The child did not receive medical attention for more than 10 months, according to prior testimony by medical professionals employed at Children’s Mercy Hospital.

A copy of the motion states that the basis of the upward durational departure as it pertains to Allen is that “the offense involved a fiduciary responsibility between the defendant and the victim." The state will rely on the fact that Allen “lived with the victim, the victim’s siblings (one of which is his biological son,) and the victim’s mother and had a position of trust over the victim, as the offender assisted the mother with the care of the victim during the time of the offense.”

As it pertains to both defendants, the motion notes that “the victim was around 2 years of age and had been diagnosed with Down syndrome and the offender did not provide the nutrients needed to support life in their child and did not take (the) child to a medical professional for help for over 10 months.”

Judge Pierce granted the motions because, he said, the jury will only hear additional evidence pertinent to an upward durational departure if Pollman or Allen are convicted at trial.

Previous testimony during September’s preliminary hearing indicated that the child weighed 11 pounds and 12 ounces at 2 years old in August 2016. Dr. Jeremy Roderick, a family medicine practitioner at Plaza Medical Center in Garden City, testified that Pollman and Allen brought the child into his office as part of an effort to change primary care providers on Aug. 26, 2016, and told him the child, who required a feeding tube to eat, was vomiting. Roderick said he prescribed Zantac to prevent the child from regurgitating his food.

Roderick said he was concerned by the child’s weight, which he said was “not a normal weight for a 2-year-old.” During cross-examination by Stewart, Roderick said he was unable to detect the child’s temperature and noted that the boy was lethargic.
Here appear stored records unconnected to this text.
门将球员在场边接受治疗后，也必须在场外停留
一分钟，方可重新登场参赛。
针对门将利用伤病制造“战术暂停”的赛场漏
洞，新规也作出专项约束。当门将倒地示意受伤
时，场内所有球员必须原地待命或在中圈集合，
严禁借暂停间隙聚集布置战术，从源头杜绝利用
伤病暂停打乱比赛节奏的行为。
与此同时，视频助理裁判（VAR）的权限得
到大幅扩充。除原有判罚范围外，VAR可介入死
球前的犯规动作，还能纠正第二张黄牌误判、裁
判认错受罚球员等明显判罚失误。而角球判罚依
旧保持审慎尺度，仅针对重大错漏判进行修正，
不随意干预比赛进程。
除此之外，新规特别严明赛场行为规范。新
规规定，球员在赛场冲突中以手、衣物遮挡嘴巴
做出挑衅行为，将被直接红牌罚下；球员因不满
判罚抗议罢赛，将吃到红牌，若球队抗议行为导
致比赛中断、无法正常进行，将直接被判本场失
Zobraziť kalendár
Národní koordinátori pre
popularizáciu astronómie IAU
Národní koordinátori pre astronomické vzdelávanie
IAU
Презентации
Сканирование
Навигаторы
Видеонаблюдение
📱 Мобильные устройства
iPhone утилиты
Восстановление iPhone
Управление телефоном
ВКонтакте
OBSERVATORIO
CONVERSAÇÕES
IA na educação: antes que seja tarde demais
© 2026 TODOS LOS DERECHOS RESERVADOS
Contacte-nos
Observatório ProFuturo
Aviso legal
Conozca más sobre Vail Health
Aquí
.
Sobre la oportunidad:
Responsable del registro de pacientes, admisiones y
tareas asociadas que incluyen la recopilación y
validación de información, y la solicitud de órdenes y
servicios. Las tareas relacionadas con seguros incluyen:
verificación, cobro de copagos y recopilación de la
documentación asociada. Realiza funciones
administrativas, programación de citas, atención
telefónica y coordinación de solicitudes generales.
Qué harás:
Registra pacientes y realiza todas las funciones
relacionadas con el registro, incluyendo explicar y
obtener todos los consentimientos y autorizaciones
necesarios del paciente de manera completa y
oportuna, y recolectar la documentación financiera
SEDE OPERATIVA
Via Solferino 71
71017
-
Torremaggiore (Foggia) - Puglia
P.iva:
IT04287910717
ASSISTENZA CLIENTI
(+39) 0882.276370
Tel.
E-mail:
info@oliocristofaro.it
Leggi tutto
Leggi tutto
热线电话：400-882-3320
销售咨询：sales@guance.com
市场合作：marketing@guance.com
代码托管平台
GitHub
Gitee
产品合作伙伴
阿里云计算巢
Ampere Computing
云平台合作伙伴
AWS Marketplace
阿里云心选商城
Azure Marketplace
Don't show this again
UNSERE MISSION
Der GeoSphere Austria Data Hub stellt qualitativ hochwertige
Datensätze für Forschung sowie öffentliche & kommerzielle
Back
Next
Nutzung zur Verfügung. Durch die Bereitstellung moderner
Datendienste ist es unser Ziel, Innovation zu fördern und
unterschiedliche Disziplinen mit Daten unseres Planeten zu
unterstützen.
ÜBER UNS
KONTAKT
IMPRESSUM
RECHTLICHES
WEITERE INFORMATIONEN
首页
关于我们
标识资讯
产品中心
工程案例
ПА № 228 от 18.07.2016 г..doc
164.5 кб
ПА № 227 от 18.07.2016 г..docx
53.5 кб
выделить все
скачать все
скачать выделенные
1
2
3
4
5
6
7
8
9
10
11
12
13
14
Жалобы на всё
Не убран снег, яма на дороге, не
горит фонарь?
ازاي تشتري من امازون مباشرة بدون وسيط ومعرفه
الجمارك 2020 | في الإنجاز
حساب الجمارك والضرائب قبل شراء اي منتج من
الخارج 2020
Despite the child’s physical condition, Roderick said he did not admit him to the hospital because the boy had an appointment at the Down syndrome clinic in Kansas City a week later.

Though Roderick testified that he was in “disbelief” at the child’s condition and Pollman seemed concerned, he also said he saw no immediate danger or possibility of death for the child.

Conversely, Dr. Liza Murray, a physician participating in a fellowship at Children’s Mercy with a specialization in child abuse, testified she was concerned for the boy’s life after he was admitted to the hospital on Aug. 31, 2016, following an appointment with the gastroenterologist at the Down syndrome clinic. She said he was suffering from what appeared to be severe malnourishment, low blood sugar and low heart rate and had become susceptible to seizures, coma and brain damage.

Allen’s trial is scheduled for Feb. 12 to 16. Pollman’s trial is scheduled for Feb. 27 to March 5.

A case management conference was set for Feb. 2.